Part 1: I will backpack with my dog
It was only with the arrival of our most recent furry friend that it was decided if we went backpacking then the dog came too. This is not to say family pets had not partaken in family adventures over the years, they certainly had. Just in a slightly different way.
Long ago (when I was born) family camping involved a heavy two-man canvas tent with a separate groundsheet (tarpaulin), giant sleeping bags, army blankets and bulging pillows. We also had a dog and a cat. And a boat. And where we went, they went.
If we decided to stop off in the Lake District on our way south from Scotland to see family for Christmas, we camped. It was usually icy; the tent would be full of frost and the gas would be too cold to make tea until we had driven several miles down the A6. Meanwhile the dog and the cat would sleep in the car.
However, when it came to our annual sailing trips to the Hebrides our furry friends were a little luckier. The cat had luxury at the foot of one of the bunks whilst the dog slept in his own bed under the salon table (which dropped down to make a bed), although a ponderous paw would often lead to the invitation for a mass of fur and legs to leap onto your head.
The family adventures with our various pets were many (and could get quite very exciting) but we did not have to carry anything and neither did they. The car carried the heavy camping gear, and the boat carried all the bedding and supplies.
Meanwhile, I also backpacked, quite a lot and from an early age. One of my first expeditions was round Cape Wrath with my school in the late 70’s. We carried our heavy Vango Force 10s and were expected to catch our own food – I was twelve. Many expeditions followed and nine years later, now armed with a degree, I headed off to trek in the Himalayas, India and Nepal. Travels in the Americas, Australasia, South East Asia, Africa, China and Europe followed. But not with a dog. It was not really that kind of backpacking. The dogs I met were often sad, dejected, neglected or someone else’s dinner. I would not have WANTED to take a dog and often fed scraps to those I met on the way. Or got chased.

_Stored rows_.

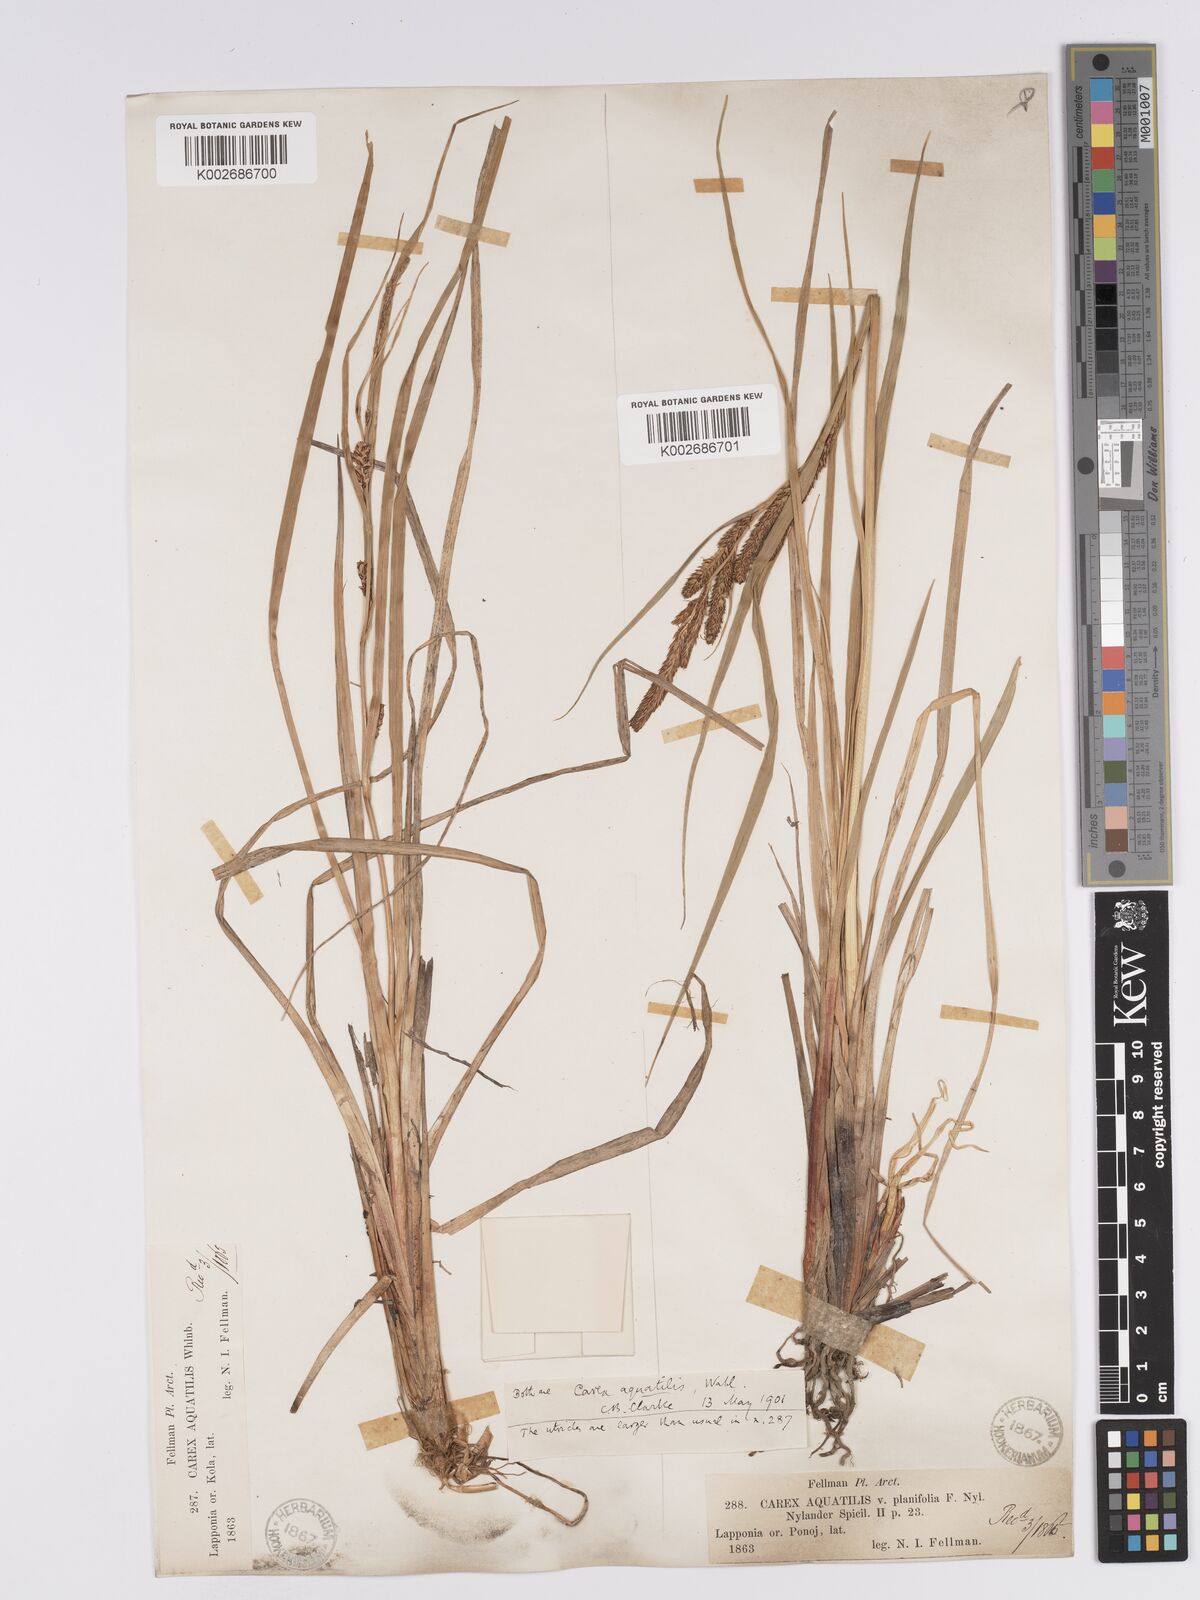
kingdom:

* * *

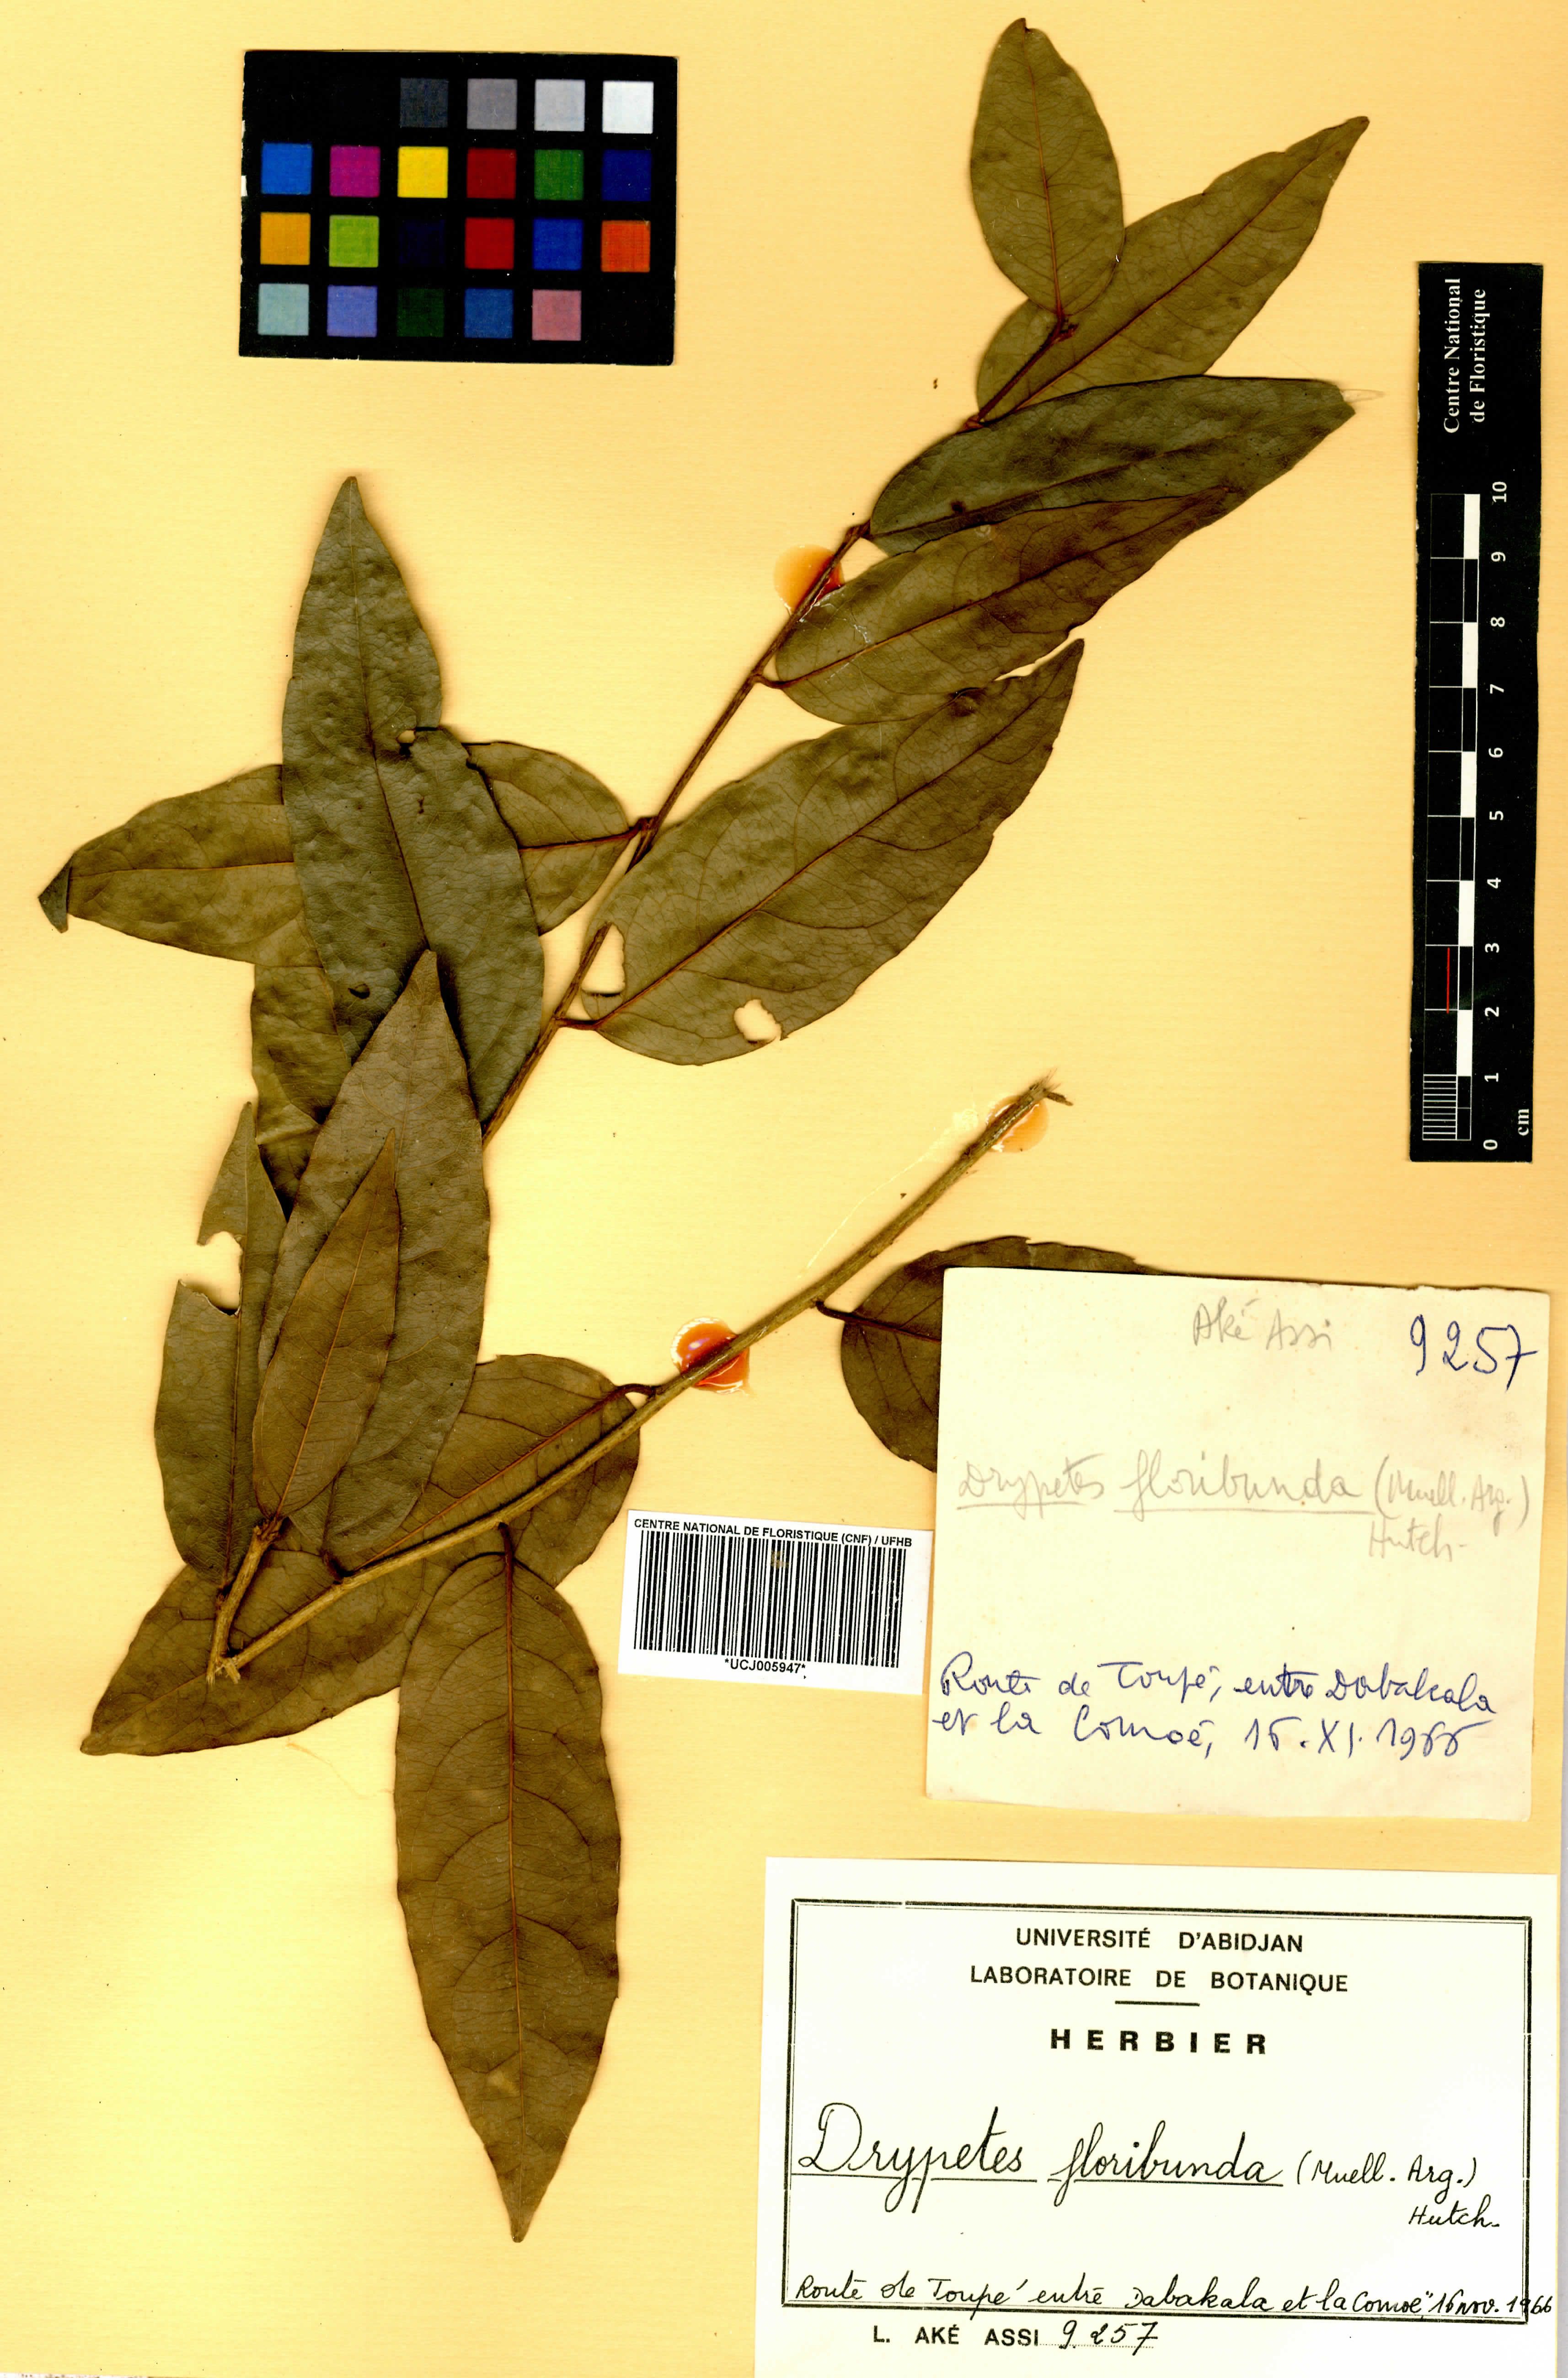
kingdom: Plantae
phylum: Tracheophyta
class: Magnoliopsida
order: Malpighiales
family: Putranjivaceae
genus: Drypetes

_What is asked_. Put this sentence from the text on backpacking with a dog into Spanish: "The car carried the heavy camping gear, and the boat carried all the bedding and supplies." None of the entries matter here.

_Written solution_. El coche llevaba el pesado equipo de acampada, y el barco llevaba toda la ropa de cama y las provisiones.